** RECORD EXCERPTS follows **
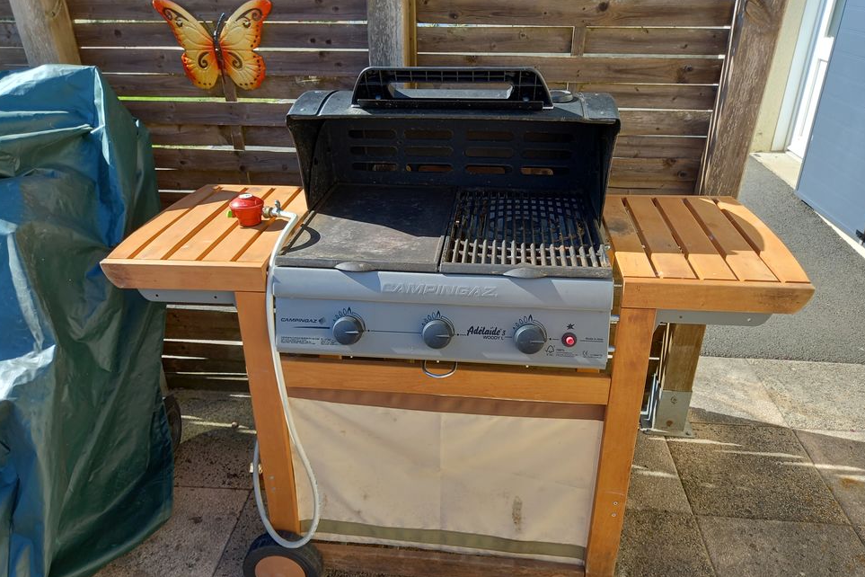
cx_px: 422
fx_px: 649
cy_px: 306
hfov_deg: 67.4
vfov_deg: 47.9
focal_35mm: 27
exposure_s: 1/187
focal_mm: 4.6
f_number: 2
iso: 25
** End of RECORD EXCERPTS **
YOUR GOAL: In the listing above, the line with "vfov_deg: 47.9" starts the part to copy. Copy it through the last line exactly, with nothing else.

ANSWER BELOW:
vfov_deg: 47.9
focal_35mm: 27
exposure_s: 1/187
focal_mm: 4.6
f_number: 2
iso: 25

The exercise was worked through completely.